Противопоставление оседлого образа жизни кочевому в эпосе
носит не эпизодический характер, но, исходя из экспозиции произведения,
было в те древнейшие времена вопросом чуть ли не самым актуальным. Блуднища
(чей профессионализм, судя по детальному эротическому описанию в поэме
процесса соблазнения, ни в чем не уступает современному – «раскрыла Шахмат
груди, свой срам обнажила, – увидел Энкиду – забыл где родился!» говорит
своему возлюбленному:
Зачем со зверьем в степи ты бродишь?
Давай, введу тебя в Урук огражденный,
К светлому дому, жилищу Ану...
Светлый дом – это, вне всякого сомнения, культовый храм
бога неба Ану, покровителя города Урука. И, таким образом, смысл речи блудницы
Шахмат сводится к тому, что она просит Энкиду оставить кочевой образ жизни
и приобщиться, иначе это не назовешь – к новой вере. И несмотря на то,
что дружба с Гильгамешем невольно вводит кочевника в систему пусть не иных
религиозных представлений, но все же, очевидно, претерпевших в сравнении
с теми, что ему знакомы, существенное изменение, он продолжает мыслить
по-старому – пра-логически. Критическая коллизия переживается «неофитом»
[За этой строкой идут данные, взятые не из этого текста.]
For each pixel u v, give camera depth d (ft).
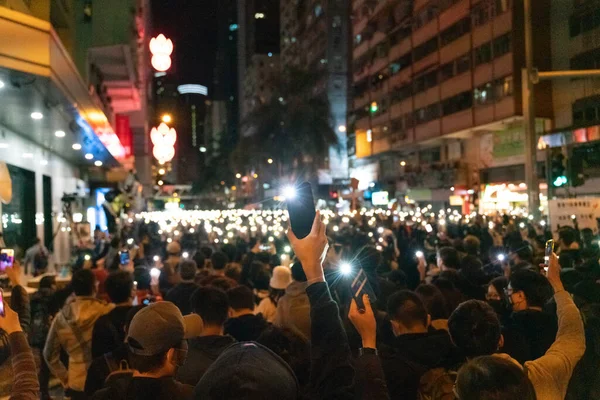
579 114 113.39
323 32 242.99
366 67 199.00
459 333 10.57
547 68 118.83
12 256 15.62
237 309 17.30
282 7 324.60
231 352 6.62
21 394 8.54
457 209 153.48
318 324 7.52
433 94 154.20
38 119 52.24
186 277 23.50
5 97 41.22
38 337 23.20
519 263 22.29
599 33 108.27
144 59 194.59
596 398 14.30
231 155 164.04
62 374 17.71
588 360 14.42
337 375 7.38
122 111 137.49
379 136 190.39
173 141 60.64
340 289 17.62
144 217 129.08
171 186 280.10
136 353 9.11
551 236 41.98
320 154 150.41
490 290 18.84
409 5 165.78
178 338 9.20
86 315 17.48
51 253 78.38
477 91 133.59
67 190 95.25
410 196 176.65
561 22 117.60
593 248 27.53
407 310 12.80
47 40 33.53
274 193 181.98
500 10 123.85
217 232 79.25
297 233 7.70
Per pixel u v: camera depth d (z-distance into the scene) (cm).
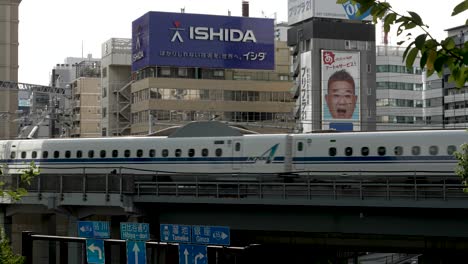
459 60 931
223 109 12019
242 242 4903
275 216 4597
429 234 4141
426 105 14000
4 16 12731
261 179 5081
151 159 5891
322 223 4444
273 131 11625
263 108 12238
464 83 961
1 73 12656
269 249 4816
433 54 946
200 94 11925
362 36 11338
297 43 11600
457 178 4797
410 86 13962
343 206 4234
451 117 13500
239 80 12162
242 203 4506
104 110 14038
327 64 11112
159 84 11700
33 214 6222
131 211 4881
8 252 2581
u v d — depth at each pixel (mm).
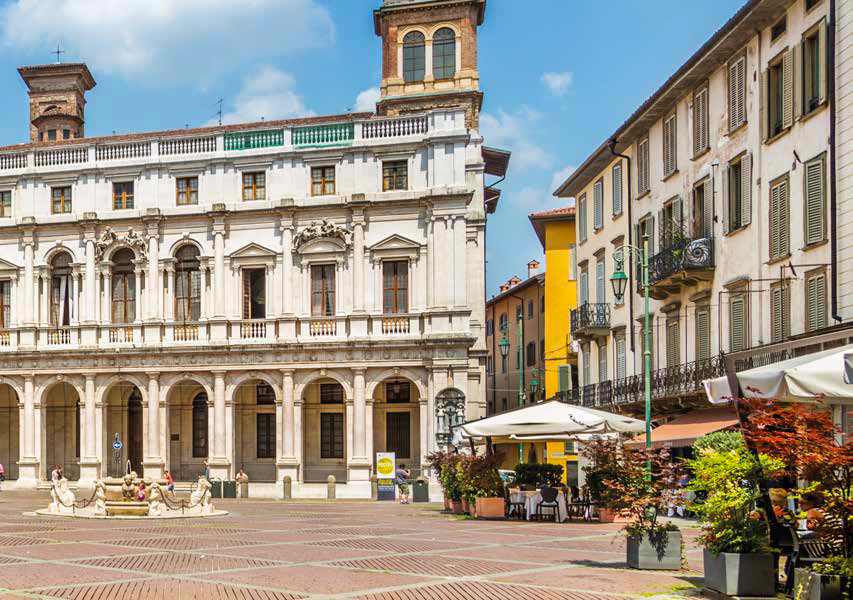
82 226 59219
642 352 49844
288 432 56125
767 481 16812
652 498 20547
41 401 59312
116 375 58312
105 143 59906
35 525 33219
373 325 56219
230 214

сопричастно, как первобытным человеком – в собственном смысле слова:
Энкиду поднял с одра свои очи,
С дверью беседует, как с человеком:
Знал бы я, дверь, что такова будет плата,
Что благо такое ты принесешь мне, –
Взял бы топор я, порубил бы в щепы,
Циновку привязал бы в дверном проеме!
Нельзя пройти и мимо того факта, что библейская история
Адама и Евы косвенно (в алегорической форме) напоминает историю взаимоотношений
кочевника Энкиду и блудницы Шахмат в эпосе о Гильгамеше. Судите сами –
Шахмат (Ева) покоряет Энкиду (Адама) красотой своей и искусством в деле
любви. Но суть «грехопадения» не в этом, а в том, что Шахмат (Ева) соблазняет
Энкиду (Адама) прелестями оседлой жизни (плодами «от дерева познания добра
и зла» – Бытие, гл.2:17). В поэме о Гильгамеше детально и непосредственно
описано первое боевое крещение Энкиду на этом богопротивном поприще – то,
как он цивилизует свою буйную энергию в объятиях великолепной блудницы
(надо отметить, что она это делает с неподражаемым мастерством):
Смирился Энкиду – ему, как прежде не бегать!
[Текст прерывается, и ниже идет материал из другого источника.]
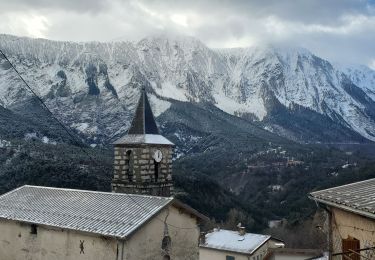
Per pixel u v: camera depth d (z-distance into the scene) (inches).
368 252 692.7
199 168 6412.4
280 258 2105.1
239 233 2321.6
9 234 1197.1
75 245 1083.9
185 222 1197.7
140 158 1505.9
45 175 3085.6
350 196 762.2
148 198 1180.5
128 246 1028.5
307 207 4126.5
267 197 5142.7
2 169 3272.6
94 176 3196.4
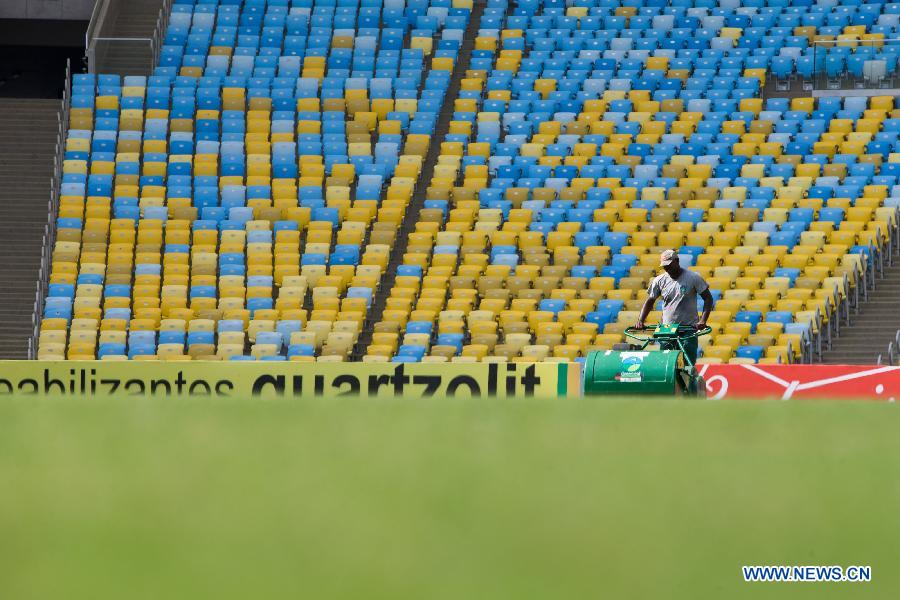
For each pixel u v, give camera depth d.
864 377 70.06
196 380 71.69
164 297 102.44
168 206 111.69
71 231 109.31
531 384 70.31
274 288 104.62
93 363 72.44
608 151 116.56
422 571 11.11
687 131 119.06
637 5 136.50
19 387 72.81
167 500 12.26
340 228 111.25
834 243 102.56
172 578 10.86
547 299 98.62
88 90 124.75
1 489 12.46
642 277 100.12
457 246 105.88
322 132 121.69
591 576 11.35
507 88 127.12
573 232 107.12
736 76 125.69
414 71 129.50
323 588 10.80
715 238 103.88
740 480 13.93
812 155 113.19
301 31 135.00
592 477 13.71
Но стал он умней, разумением глубже...
И если в библейской истории Бог предупреждает, что непослушание
приведет человека к гибели и, когда оно становится фактом, заменяет немедленное
уничтожение на вечное проклятие; то «грехопадение» действительно приводит
Энкиду, в итоге (после целого ряда героических подвигов), по решению великих
богов (Ану, Эллиля и Шамаша) к смерти. Есть и проклятие, но оно касается
только соблазнительницы Шахмат и проклинает ее сам Энкиду, заменяя по просьбе
Гильгамеша длинный перечень своих недобрых первобытно-жестоких пожеланий
на противоположные – милостивые и гуманные.
О качественном изменении мышления, выраженном в характере
архитектурных сооружений того времени, наиболее полно можно судить по данным
архитектурных раскопок произведенных в Северо-Западной Индии, в бассейне
реки Инда. Развалины древнего города в Мохенджо-Даро сохранились особенно
хорошо. Исследования показали, что это был крупнейший город начала III
тыс. до н. э. Улицы этого города тянутся, как правило, строго параллельно
с востока на запад и с юга на север. Фасады зданий выровнены в одну линию,
их углы на поворотах округлены. Центральная улица достигает в ширину 10
метров (очевидно в этом городе пользовались колесным транспортом). Среди
стандартных построек выделяется дворец с залами, служебными помещениями
и кладовыми для хранения продовольствия. Общая картина города создает впечатление
о явно продуманной сознательно проводившейся планировке. Мышление его создателей
пра-логическим уже никак не назовешь.
Такого же рода сооружения, принадлежащие тому же самому
времени, раскопаны в бассейне этой же реки несколько севернее – в Хараппа.
На основании того, что не имеется каких бы то ни было
археологических свидетельств о возведении подобных сооружений в более ранние
исторические периоды и на основании исследованных нами моментов эпоса о
Гильгамеше, мы с полным основанием можем утверждать, что с IV по II тыс.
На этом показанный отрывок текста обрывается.